Natives-Explorers:The oldest human remains found in North America are believed to be 9,300 years old and were found in Washington around 1990. Various tribes of indigenous people lived across the state, some by the ocean, others on the plains, and finally some at the foot of the mountains. Ways of life were primarily based on what nature provided. By the sea, fish and whaling were practiced, salmon fishing in rivers, animal hunting in the lowlands and mountain peaks, berry picking in many places and gardening in some. From the 1870s, a smallpox epidemic raged, which decimated many tribes. The Spanish were the first Europeans to explore the area. In 1775, two of their ships sailed north along the coast, all the way to Prince William Sound in Alaska. When land was seen, the captain of one of the ships went ashore with a few men and they surveyed the area. After the survey, the captain declared that the sea was Spanish and all the countries lying on the sea now belonged to the Spanish Empire. The British were traveling there shortly after, James Cook was the expedition leader. He saw the land at the Strait of Juan de Fuca but did not examine it. Charles William Barkley did for the country in 1787. The Spanish were on the move again, first Manuel Quimper in 1790 and a year later Francisco de Eliza. George Vancouver led an expedition in 1792.

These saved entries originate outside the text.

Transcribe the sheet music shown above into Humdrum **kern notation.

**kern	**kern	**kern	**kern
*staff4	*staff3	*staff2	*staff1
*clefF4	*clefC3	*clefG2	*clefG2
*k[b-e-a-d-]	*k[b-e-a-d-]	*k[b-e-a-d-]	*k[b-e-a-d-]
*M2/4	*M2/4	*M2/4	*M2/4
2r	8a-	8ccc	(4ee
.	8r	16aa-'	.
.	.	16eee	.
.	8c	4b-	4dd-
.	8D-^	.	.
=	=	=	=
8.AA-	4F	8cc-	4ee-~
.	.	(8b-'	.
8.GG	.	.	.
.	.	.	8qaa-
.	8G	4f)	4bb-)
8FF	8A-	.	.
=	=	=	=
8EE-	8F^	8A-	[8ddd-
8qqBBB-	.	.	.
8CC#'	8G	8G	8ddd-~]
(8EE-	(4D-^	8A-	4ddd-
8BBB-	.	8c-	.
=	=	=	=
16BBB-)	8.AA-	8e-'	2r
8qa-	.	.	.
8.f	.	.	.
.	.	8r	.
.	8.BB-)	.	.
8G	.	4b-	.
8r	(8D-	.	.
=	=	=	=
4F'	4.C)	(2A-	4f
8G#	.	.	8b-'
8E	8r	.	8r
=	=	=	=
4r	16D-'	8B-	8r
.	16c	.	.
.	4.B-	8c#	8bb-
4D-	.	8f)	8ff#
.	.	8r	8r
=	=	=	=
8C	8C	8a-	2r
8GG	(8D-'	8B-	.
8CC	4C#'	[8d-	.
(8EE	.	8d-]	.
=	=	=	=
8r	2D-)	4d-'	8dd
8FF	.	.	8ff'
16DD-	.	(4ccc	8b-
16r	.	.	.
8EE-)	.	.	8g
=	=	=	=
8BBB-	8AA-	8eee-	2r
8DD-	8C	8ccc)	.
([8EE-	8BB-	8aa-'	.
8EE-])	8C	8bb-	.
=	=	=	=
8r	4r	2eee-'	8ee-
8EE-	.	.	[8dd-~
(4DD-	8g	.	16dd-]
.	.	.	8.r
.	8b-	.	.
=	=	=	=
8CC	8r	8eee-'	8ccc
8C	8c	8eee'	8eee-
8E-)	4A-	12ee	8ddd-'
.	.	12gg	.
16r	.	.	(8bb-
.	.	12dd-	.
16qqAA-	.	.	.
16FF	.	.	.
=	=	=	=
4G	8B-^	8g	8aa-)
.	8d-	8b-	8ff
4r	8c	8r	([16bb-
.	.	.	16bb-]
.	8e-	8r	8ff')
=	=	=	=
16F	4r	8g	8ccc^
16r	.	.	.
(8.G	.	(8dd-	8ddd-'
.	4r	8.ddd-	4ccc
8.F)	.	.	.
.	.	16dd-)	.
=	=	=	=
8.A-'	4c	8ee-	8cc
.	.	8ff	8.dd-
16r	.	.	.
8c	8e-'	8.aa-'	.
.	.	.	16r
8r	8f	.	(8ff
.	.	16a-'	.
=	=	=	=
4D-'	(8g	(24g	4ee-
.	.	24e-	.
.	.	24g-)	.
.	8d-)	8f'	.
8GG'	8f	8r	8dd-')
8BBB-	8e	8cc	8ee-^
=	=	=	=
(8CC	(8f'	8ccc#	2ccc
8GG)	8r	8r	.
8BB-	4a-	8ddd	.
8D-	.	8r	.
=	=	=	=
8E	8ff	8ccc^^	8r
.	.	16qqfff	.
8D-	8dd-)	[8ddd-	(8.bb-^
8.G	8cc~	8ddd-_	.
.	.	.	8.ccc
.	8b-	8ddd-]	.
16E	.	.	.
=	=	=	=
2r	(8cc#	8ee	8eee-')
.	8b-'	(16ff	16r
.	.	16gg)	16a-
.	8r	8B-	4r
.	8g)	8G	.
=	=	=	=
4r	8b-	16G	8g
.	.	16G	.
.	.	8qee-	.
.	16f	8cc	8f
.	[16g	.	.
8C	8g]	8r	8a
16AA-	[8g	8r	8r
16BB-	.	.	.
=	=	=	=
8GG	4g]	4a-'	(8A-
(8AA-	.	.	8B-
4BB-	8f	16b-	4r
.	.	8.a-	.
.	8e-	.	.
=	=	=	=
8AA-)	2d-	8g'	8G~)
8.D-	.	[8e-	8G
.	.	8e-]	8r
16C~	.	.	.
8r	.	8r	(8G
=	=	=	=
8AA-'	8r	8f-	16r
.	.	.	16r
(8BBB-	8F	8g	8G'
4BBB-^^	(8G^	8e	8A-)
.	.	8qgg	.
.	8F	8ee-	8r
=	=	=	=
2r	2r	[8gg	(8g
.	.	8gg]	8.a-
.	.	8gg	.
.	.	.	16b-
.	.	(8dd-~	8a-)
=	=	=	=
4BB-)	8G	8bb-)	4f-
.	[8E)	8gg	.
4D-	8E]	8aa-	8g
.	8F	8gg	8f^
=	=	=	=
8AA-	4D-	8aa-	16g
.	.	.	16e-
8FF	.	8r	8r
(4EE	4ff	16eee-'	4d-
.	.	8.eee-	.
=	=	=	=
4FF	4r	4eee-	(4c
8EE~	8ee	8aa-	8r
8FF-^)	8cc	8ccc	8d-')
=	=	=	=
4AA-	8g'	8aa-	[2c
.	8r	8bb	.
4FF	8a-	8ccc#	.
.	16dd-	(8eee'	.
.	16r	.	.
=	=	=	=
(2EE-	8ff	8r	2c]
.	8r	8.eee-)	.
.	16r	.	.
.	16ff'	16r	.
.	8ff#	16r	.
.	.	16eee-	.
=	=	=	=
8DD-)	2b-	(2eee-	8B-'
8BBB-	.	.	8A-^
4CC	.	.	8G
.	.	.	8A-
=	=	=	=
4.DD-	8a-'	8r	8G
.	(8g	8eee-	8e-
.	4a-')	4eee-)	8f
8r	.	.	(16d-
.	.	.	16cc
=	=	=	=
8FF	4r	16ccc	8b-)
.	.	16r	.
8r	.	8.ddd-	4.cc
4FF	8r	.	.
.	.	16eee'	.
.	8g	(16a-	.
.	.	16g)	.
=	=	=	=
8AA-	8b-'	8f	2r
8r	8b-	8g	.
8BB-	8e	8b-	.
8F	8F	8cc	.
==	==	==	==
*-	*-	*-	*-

Settlement: At a meeting between the British and the Spanish in 1790, Spanish control was discussed, and it was agreed to open the northwest region of the Pacific Ocean to non-Spanish explorers. This was mostly for the British, but also Russians and Americans. In the early 19th century, the British began to use the large Columbia and Snake rivers, e.g., David Thompson sailed down the Columbia River and, where it joins the Snake River, he landed on July 9, 1811, erecting a large pillar declaring the whole district British territory. In the following decades, there were disputes between Britain and the United States about the territory, but with the Oregon Treaty on June 15, 1846, the British agreed that the border between British Columbia and the United States was to be at the 49th parallel, the area south of it became American. The first to settle were missionaries and fur traders, but it did not go without conflict because the natives were dissatisfied. In 1836, missionaries traveled through the area, setting up mission stations and settlements. One such person was Marcus Whitman who traveled a long distance, setting up missionary stations across the indigenous territories. Along with them, he organized a transport route from east to west to the Pacific Ocean. The Oregon Trail became a kind of highway and after 1843 thousands of settlers followed it from across the eastern states of the United States and Europe. Marcus tried his best to befriend the natives, offering them medicine but they had little or no defense against European diseases. Most of them died, but the settlers did not. The natives blamed Marcus, attacked his station and executed him, killing twelve others. This ended in great hostilities between the settlers and the natives, which did not end until 1872.

Icelandic settlement: The so-called Western Emigration began in Iceland in 1870 and lasted until 1914. It should be noted that the first Icelanders to move to America did so in 1854, they had embraced the Mormon faith and went to Utah. Some people moved there throughout the 19th century and in the early 20th century. The flow from Iceland west had the greatest benefit to Canada in the last decades of the 19th century, with most of them going west to the plains, settling in Manitoba, Saskatchewan, Alberta and British Columbia. Minnesota and N. Dakota were the U.S. states that Icelandic settlers preferred most during the period. It is at the turn of the 20th century that Western Icelanders in Canada and in the Midwest of the United States began to settle in the state of Washington. Places such as Point Roberts, Blaine, Bellingham, Marietta, Birch Bay and of course Seattle fascinated the Icelanders and their settlement there is mentioned in separate articles on the website.